Continuation Setup Patterns
When these continuation stock trading setups are formed they confirm that the current trend is going to continue moving in same direction.
These patterns are used by stock traders to identify half way points of the trend, this is because they form at halfway point of a trend.
There are four types:
- Ascending triangle
- Descending triangle
- Bull flag/pennant
- Bear flag/pennant
Ascending Triangle
The ascending triangle is formed in an up indices trend & it shows that upwards direction of the market is going to continue.
It shows that there is a resistance level that the buyers keep pushing each time moving it higher, & once it breaks price will continue moving upward.
Overhead resistance temporarily prevents the trading market from advancing higher, while the rising trendline beneath the pattern signals that buyers are still present.

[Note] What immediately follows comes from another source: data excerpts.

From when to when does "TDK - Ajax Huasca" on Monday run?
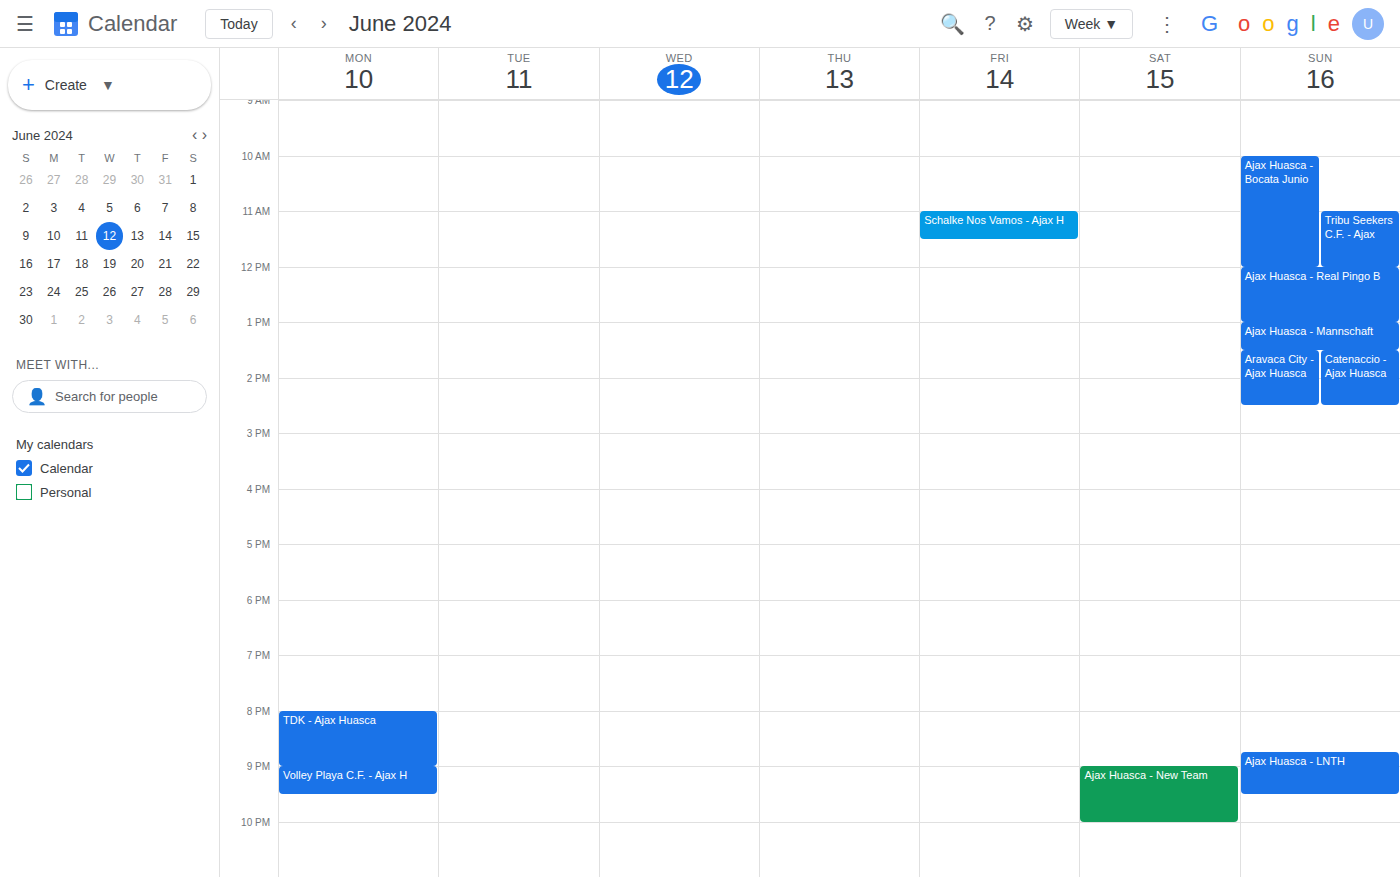
8:00 PM to 9:00 PM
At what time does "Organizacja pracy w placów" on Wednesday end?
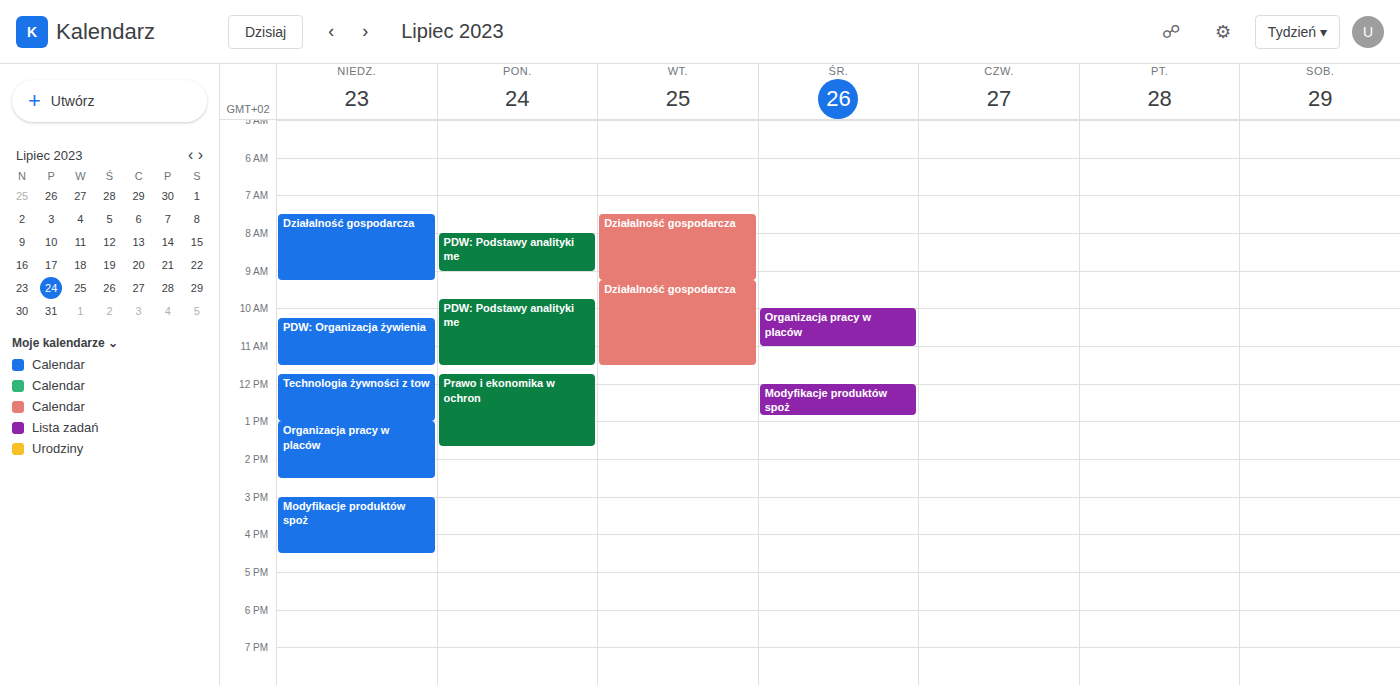
11:00 AM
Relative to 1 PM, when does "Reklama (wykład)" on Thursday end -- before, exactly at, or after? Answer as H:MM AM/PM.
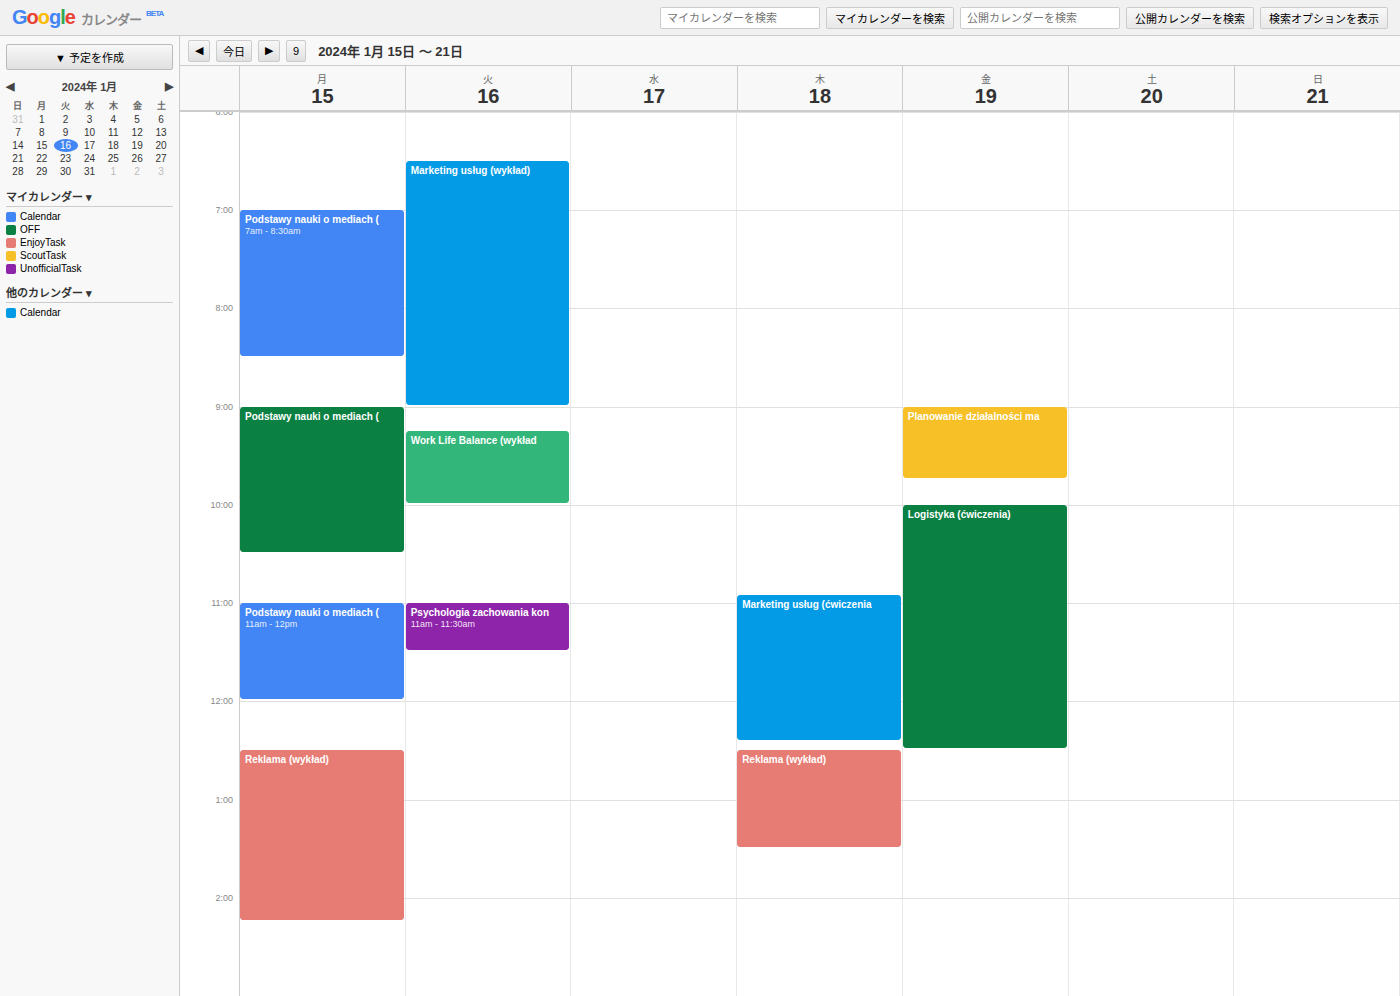
1:30 PM -- after 1 PM, 30 minutes below the 1 PM line.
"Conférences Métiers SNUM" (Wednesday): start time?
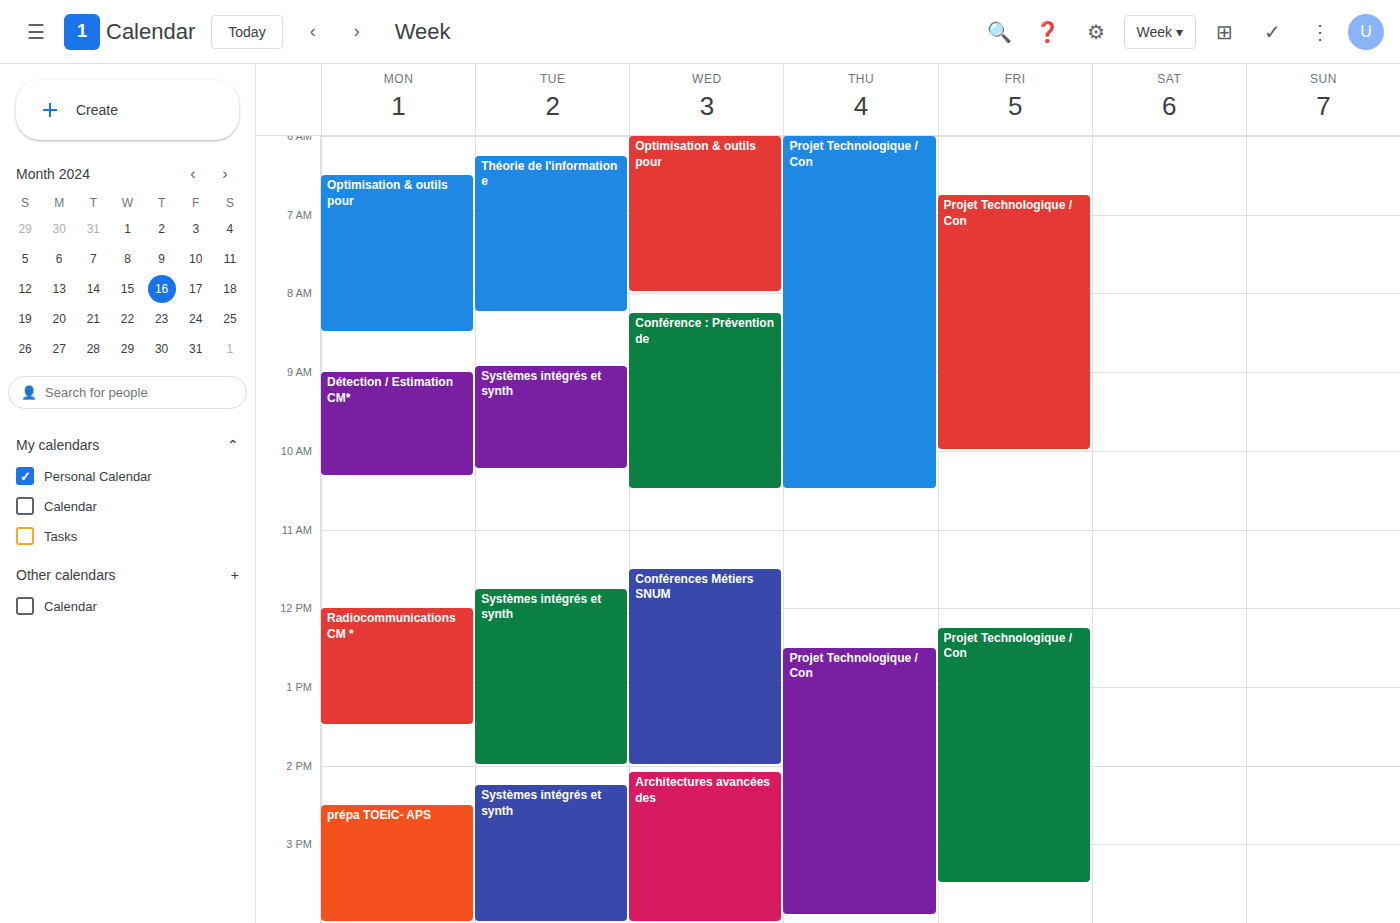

An upside penetration of the upper line is a technical buy signal for a market breaking out from an ascending triangle.
Found within a Indices upward trend, the ascending triangle forms as a consolidation period within the up indices trend and indicates upside continuation will follow.
The market formed an ascending triangle during its up indices trend which led to upside continuation. Buy point is when stock price clears the upper sloping line & the market continues moving upward.
Descending Triangle
The descending triangle is formed in a down trend and it shows that the downwards direction of price movement is going to continue.
It shows that there is a support level that the sellers keep pushing each time moving it lower, & once it breaks price will continue to move down-wards.
Support temporarily prevents the trading market from declining, while the descending sloping line above pattern signals that sellers are still present. A downside penetration of the lower line is a technical sell signal for a market breaking downwards from a descending triangle, & this demonstrates selling will follow.
Found within a Indices downward trend, the descending triangle forms as a consolidation period within the down trend & demonstrates downside continuation will follow.
Market formed a descending triangle during its down trend which led to further selling & continuation of the down-wards trend. The technical sell stock signal is when stock price breaks-out the lower horizontal sloping line as selling resumes to push the trading market lower.
Bull Flag/Pennant
This pattern forms what looks like a rectangle. The rectangle is formed by two parallel lines that act as support & resistance for the price until the price breaks out. In general, the flag will not be formed perfectly flat but it will be formed sloping.
The bull flag is found within a Indices upward trend. In this continuation pattern where the trading market retraces slightly, it's therefore a slight retracement with narrow price action that has a slight downwards tilt. The technical buy point is when stock price penetrates the upper line of the flag. The flag portion has highs & lows which can be connected by small lines which are parallel, giving it what looks like a small channel.
The pennant occurs at halfway point of a bullish upward trend & after a break out a similar move equivalent to the height of the flagpole is expected.
The bull pennant above was just a resting period as the trading market gathered strength to break out & move higher. The continuation signal was confirmed as the upper line was broken to the up-side.
Bear Flag/Pennant
This flag is found in a Indices downward trend. The bear flag is a continuation pattern where the price retraces slightly with a narrow price action that has a slight upward tilt. The technical sell point is when stock price penetrates the lower line of the inverted flag. The pennant portion has highs and lows which can be connected by small lines which are parallel, giving it what looks like a small channel.
The bear pennant above was just a resting period for the market prior to more selling. The continuation signal was completed as the lower line was broken to the down-side.